The 94-year-old is receiving treatment for a recurrent lung infection as he begins his third week in hospital.
“Mandela remains in a serious but stable condition in hospital,” said Mac Maharaj, President Jacob Zuma’s spokesman.
He refused to comment on a report by a US news channel that Mandela was “unresponsive” and “has not opened his eyes for days.”
Referring to Mandela by his clan name, the spokesman told AFP that “authoritative reports about Madiba’s medical condition will come from the presidency, based on the reports the presidency receives from the doctors.”

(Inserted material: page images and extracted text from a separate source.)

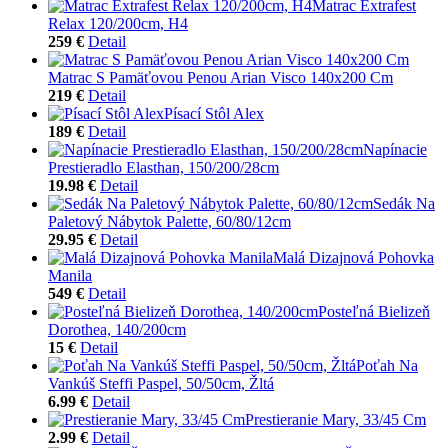
Matrac Extrafest
Relax 120/200cm, H4
259 €
Detail
Matrac S Pamäťovou Penou Arian Visco 140x200 Cm
219 €
Detail
Písací Stôl Alex
189 €
Detail
Napínacie
Prestieradlo Elasthan, 150/200/28cm
19.98 €
Detail
Sedák Na
Paletový Nábytok Palette, 60/80/12cm
29.95 €
Detail
Malá Dizajnová Pohovka
Manila
549 €
Detail
Posteľná Bielizeň
Dorothea, 140/200cm
15 €
Detail
Poťah Na
Vankúš Steffi Paspel, 50/50cm, Žltá
6.99 €
Detail
Prestieranie Mary, 33/45 Cm
2.99 €
Detail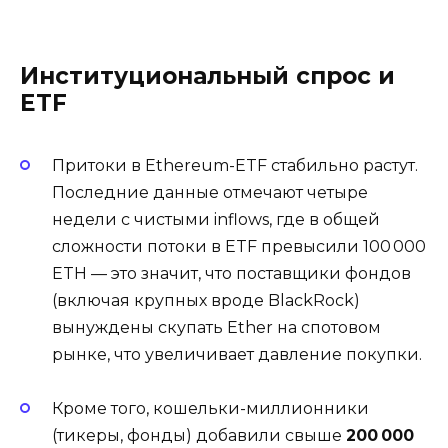
Институциональный спрос и
ETF
Притоки в Ethereum-ETF стабильно растут.
Последние данные отмечают четыре
недели с чистыми inflows, где в общей
сложности потоки в ETF превысили 100 000
ETH — это значит, что поставщики фондов
(включая крупных вроде BlackRock)
вынуждены скупать Ether на спотовом
рынке, что увеличивает давление покупки
.
Кроме того, кошельки-миллионники
(тикеры, фонды) добавили свыше
200 000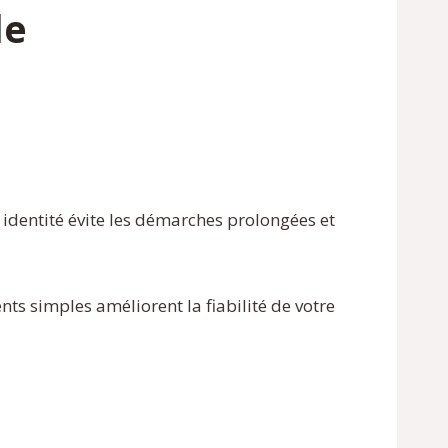
le
n identité évite les démarches prolongées et
ents simples améliorent la fiabilité de votre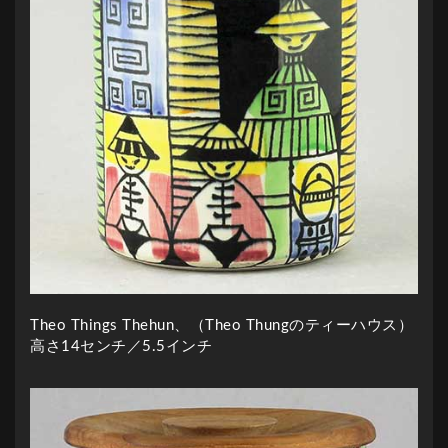
Theo Things Thehun、（Theo Thungのティーハウス）
高さ14センチ／5.5インチ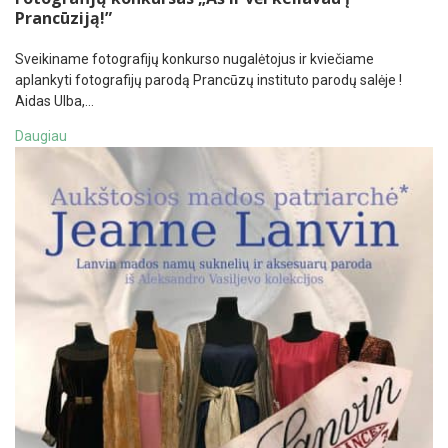
Prancūziją!”
Sveikiname fotografijų konkurso nugalėtojus ir kviečiame
aplankyti fotografijų parodą Prancūzų instituto parodų salėje !
Aidas Ulba,…
Daugiau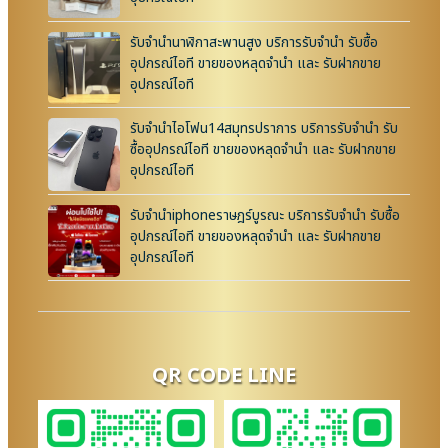
รับจำนำนาฬิกาสะพานสูง บริการรับจำนำ รับซื้อ
อุปกรณ์ไอที ขายของหลุดจำนำ และ รับฝากขาย
อุปกรณ์ไอที
รับจำนำไอโฟน14สมุทรปราการ บริการรับจำนำ รับ
ซื้ออุปกรณ์ไอที ขายของหลุดจำนำ และ รับฝากขาย
อุปกรณ์ไอที
รับจำนำiphoneราษฎร์บูรณะ บริการรับจำนำ รับซื้อ
อุปกรณ์ไอที ขายของหลุดจำนำ และ รับฝากขาย
อุปกรณ์ไอที
QR CODE LINE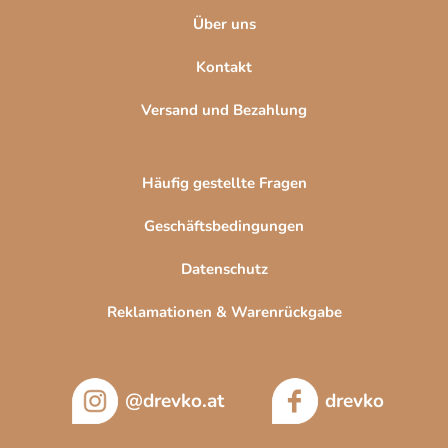
e
Über uns
Kontakt
Versand und Bezahlung
Häufig gestellte Fragen
Geschäftsbedingungen
Datenschutz
Reklamationen & Warenrückgabe
@drevko.at
drevko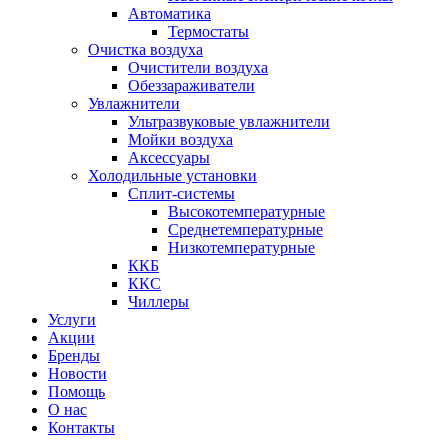
Автоматика
Термостаты
Очистка воздуха
Очистители воздуха
Обеззараживатели
Увлажнители
Ультразвуковые увлажнители
Мойки воздуха
Аксессуары
Холодильные установки
Сплит-системы
Высокотемпературные
Среднетемпературные
Низкотемпературные
ККБ
ККС
Чиллеры
Услуги
Акции
Бренды
Новости
Помощь
О нас
Контакты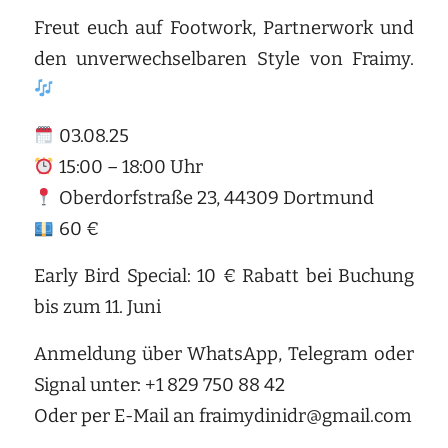
Freut euch auf Footwork, Partnerwork und
den unverwechselbaren Style von Fraimy.
03.08.25
15:00 – 18:00 Uhr
Oberdorfstraße 23, 44309 Dortmund
60 €
Early Bird Special: 10 € Rabatt bei Buchung
bis zum 11. Juni
Anmeldung über WhatsApp, Telegram oder
Signal unter: +1 829 750 88 42
Oder per E-Mail an fraimydinidr@gmail.com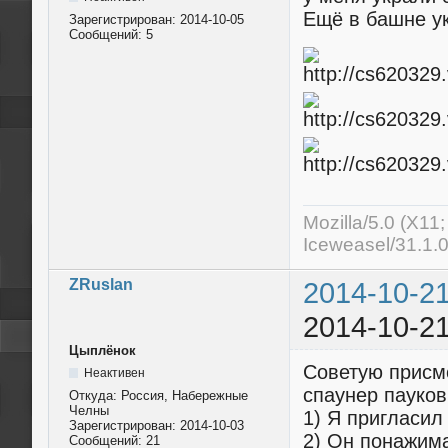
Ещё в башне у
Зарегистрирован:
2014-10-05
Сообщений:
5
Mozilla/5.0 (X11
Iceweasel/31.1.
ZRuslan
2014-10-21
2014-10-21
Цыплёнок
Советую присмо
Неактивен
спаунер пауков
Откуда:
Россия, Набережные
Челны
1) Я пригласил
Зарегистрирован:
2014-10-03
2) Он понажима
Сообщений:
21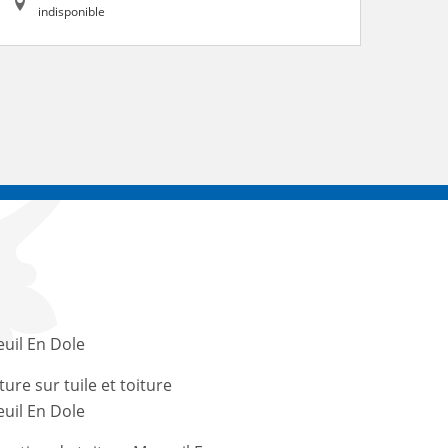
indisponible
uil En Dole
ture sur tuile et toiture
uil En Dole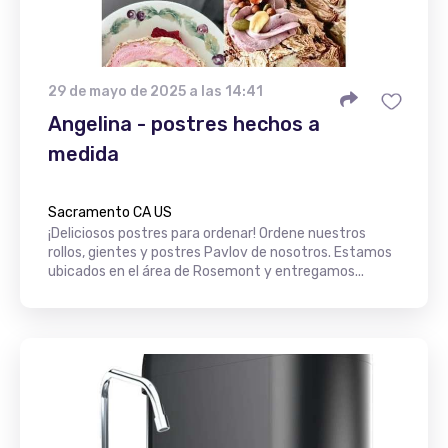
29 de mayo de 2025 a las 14:41
Angelina - postres hechos a
medida
Sacramento CA US
¡Deliciosos postres para ordenar! Ordene nuestros
rollos, gientes y postres Pavlov de nosotros. Estamos
ubicados en el área de Rosemont y entregamos...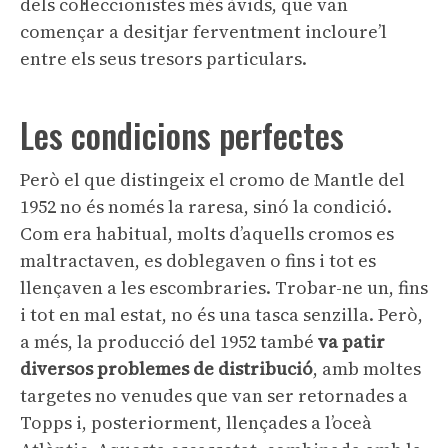
dels col·leccionistes més àvids, que van
començar a desitjar ferventment incloure’l
entre els seus tresors particulars.
Les condicions perfectes
Però el que distingeix el cromo de Mantle del
1952 no és només la raresa, sinó la condició.
Com era habitual, molts d’aquells cromos es
maltractaven, es doblegaven o fins i tot es
llençaven a les escombraries. Trobar-ne un, fins
i tot en mal estat, no és una tasca senzilla. Però,
a més, la producció del 1952 també
va patir
diversos problemes de distribució
, amb moltes
targetes no venudes que van ser retornades a
Topps i, posteriorment, llençades a l’oceà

Mandela, who became South Africa’s first black president in 1994, was taken to hospital in the early hours of June 8.
The ambulance that took him to hospital from his Johannesburg home to a heart clinic in Pretoria 55 kilometers (30 miles) away, had engine trouble and broke down en route. Another had to be called, Maharaj said.
The US channel claims Mandela was stranded for about 40 minutes while waiting for the replacement ambulance. Maharaj refused to say how long Mandela’s ambulance remained by the roadside, during the southern hemisphere’s winter.
Maharaj claimed doctors were “satisfied” that Mandela suffered no harm during the wait for, and transfer to, a replacement ambulance.
The “fully equipped ICU (intensive care unit) ambulance” had a “full complement including intensive care specialists and ICU nurses,” he said.
Ambulances breakdowns are uncommon in South Africa, the continent’s wealthiest country, where vehicle repairs and maintenance are generally conducted to high standards.